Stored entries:
━━━━━━━━━━━━━━━━
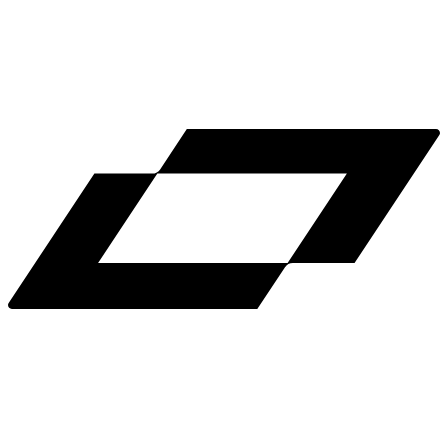
LinkedIn
X
Terms
Privacy
Cookie Preferences
Help
Light Mode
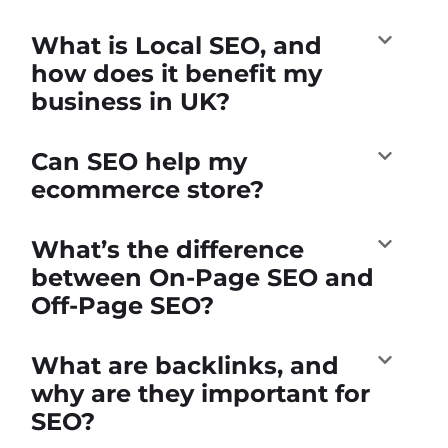
What is Local SEO, and
how does it benefit my
business in UK?
Can SEO help my
ecommerce store?
What’s the difference
between On-Page SEO and
Off-Page SEO?
What are backlinks, and
why are they important for
SEO?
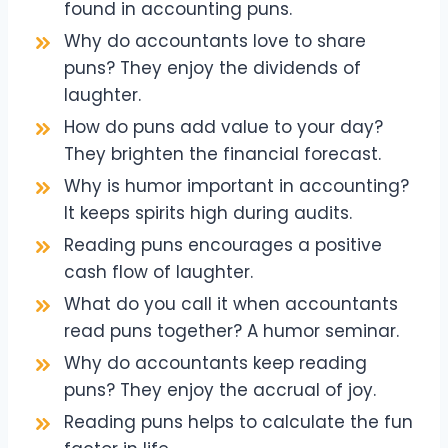
found in accounting puns.
Why do accountants love to share
puns? They enjoy the dividends of
laughter.
How do puns add value to your day?
They brighten the financial forecast.
Why is humor important in accounting?
It keeps spirits high during audits.
Reading puns encourages a positive
cash flow of laughter.
What do you call it when accountants
read puns together? A humor seminar.
Why do accountants keep reading
puns? They enjoy the accrual of joy.
Reading puns helps to calculate the fun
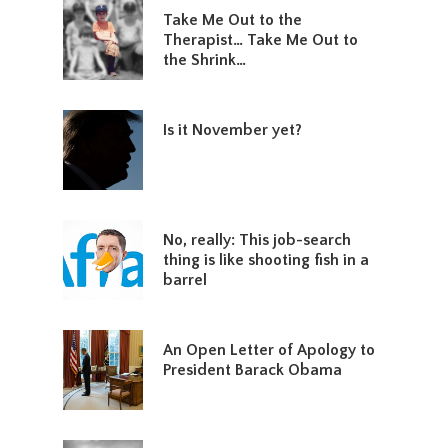
Take Me Out to the
Therapist… Take Me Out to
the Shrink…
Is it November yet?
No, really: This job-search
thing is like shooting fish in a
barrel
An Open Letter of Apology to
President Barack Obama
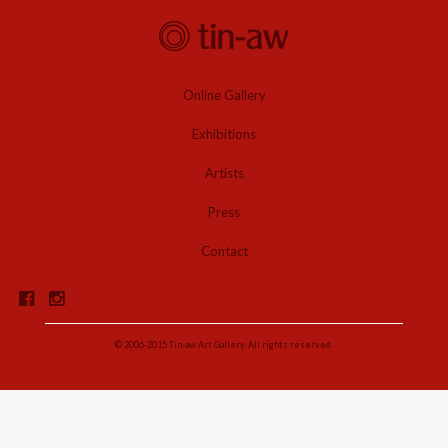
Online Gallery
Exhibitions
Artists
Press
Contact
© 2006-2015 Tin-aw Art Gallery. All rights reserved.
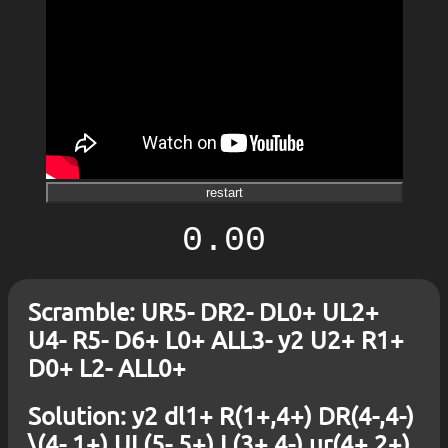
restart
0.00
Scramble: UR5- DR2- DL0+ UL2+
U4- R5- D6+ L0+ ALL3- y2 U2+ R1+
D0+ L2- ALL0+
Solution: y2 dl1+ R(1+,4+) DR(4-,4-)
\(4-,1+) UL(5-,5+) L(3+,4-) ur(4+,2+)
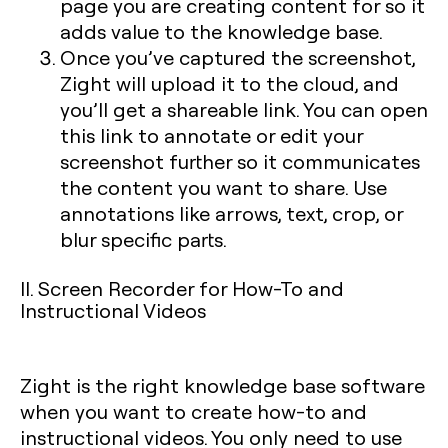
page you are creating content for so it
adds value to the knowledge base.
Once you’ve captured the screenshot,
Zight will upload it to the cloud, and
you’ll get a shareable link. You can open
this link to annotate or edit your
screenshot further so it communicates
the content you want to share. Use
annotations like arrows, text, crop, or
blur specific parts.
II. Screen Recorder for How-To and
Instructional Videos
Zight is the right knowledge base software
when you want to create how-to and
instructional videos. You only need to use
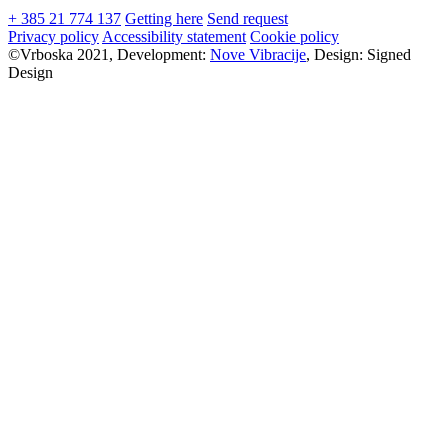
+ 385 21 774 137
Getting here
Send request
Privacy policy
Accessibility statement
Cookie policy
©Vrboska 2021, Development:
Nove Vibracije
, Design:
Signed
Design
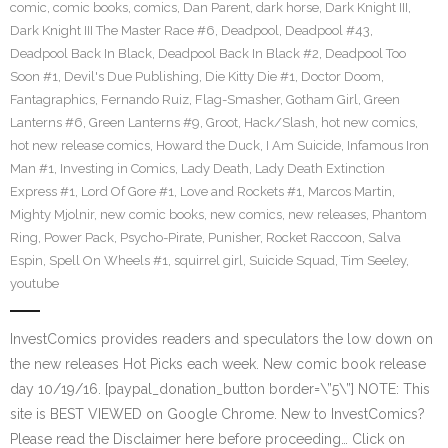
comic
,
comic books
,
comics
,
Dan Parent
,
dark horse
,
Dark Knight III
,
Dark Knight III The Master Race #6
,
Deadpool
,
Deadpool #43
,
Deadpool Back In Black
,
Deadpool Back In Black #2
,
Deadpool Too
Soon #1
,
Devil's Due Publishing
,
Die Kitty Die #1
,
Doctor Doom
,
Fantagraphics
,
Fernando Ruiz
,
Flag-Smasher
,
Gotham Girl
,
Green
Lanterns #6
,
Green Lanterns #9
,
Groot
,
Hack/Slash
,
hot new comics
,
hot new release comics
,
Howard the Duck
,
I Am Suicide
,
Infamous Iron
Man #1
,
Investing in Comics
,
Lady Death
,
Lady Death Extinction
Express #1
,
Lord Of Gore #1
,
Love and Rockets #1
,
Marcos Martin
,
Mighty Mjolnir
,
new comic books
,
new comics
,
new releases
,
Phantom
Ring
,
Power Pack
,
Psycho-Pirate
,
Punisher
,
Rocket Raccoon
,
Salva
Espin
,
Spell On Wheels #1
,
squirrel girl
,
Suicide Squad
,
Tim Seeley
,
youtube
InvestComics provides readers and speculators the low down on
the new releases Hot Picks each week. New comic book release
day 10/19/16. [paypal_donation_button border=\”5\”] NOTE: This
site is BEST VIEWED on Google Chrome. New to InvestComics?
Please read the Disclaimer here before proceeding… Click on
━━━━━━━━━━━━━━━━
The lines you return should be those above that contain the word "InvestComics", every one of them.

REPLY TO THE TASK:
InvestComics provides readers and speculators the low down on
site is BEST VIEWED on Google Chrome. New to InvestComics?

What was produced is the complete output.